§ **EXERCISE DIRECTIONS**: Scan the entries below, and for each line that includes the word "mining", make a copy.

§ **MATERIAL PROVIDED**:
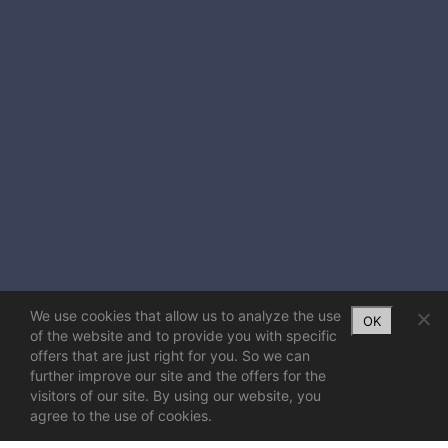
We use cookies that allow us to analyze the use
OK
of the website and to provide you with specific
offers that are just right for you. So we can
further improve our site and the offers for the
visitors of our site. By using our website, you
agree to the use of cookies.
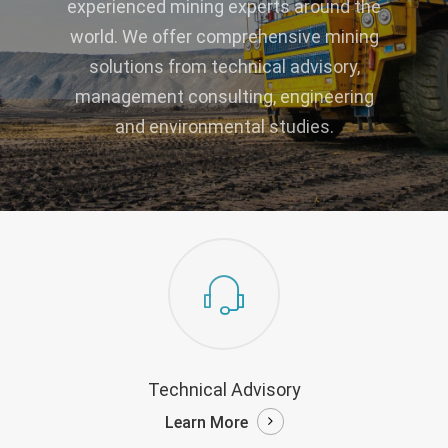
experienced mining experts around the
world. We offer comprehensive mining
solutions from technical advisory,
management consulting, engineering
and environmental studies.
Technical Advisory
Learn More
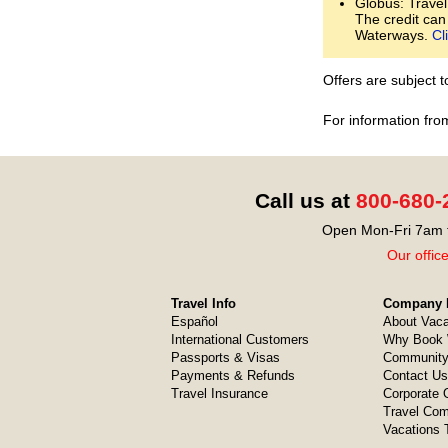
Globus: Travel
The credit can
Waterways.
Cl
Offers are subject 
For information fro
Call us at
800-680-
Open Mon-Fri 7am t
Our offic
Travel Info
Company I
Español
About Vaca
International Customers
Why Book 
Passports & Visas
Community
Payments & Refunds
Contact Us
Travel Insurance
Corporate O
Travel Com
Vacations 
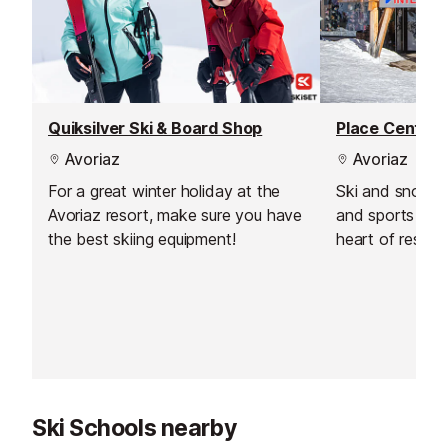
Quiksilver Ski & Board Shop
Place Central
Avoriaz
Avoriaz
For a great winter holiday at the
Ski and snowbo
Avoriaz resort, make sure you have
and sports shop
the best skiing equipment!
heart of resort
Centrale next t
Ski Schools nearby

§ **RESPONSE BELOW**:
experienced mining experts around the
world. We offer comprehensive mining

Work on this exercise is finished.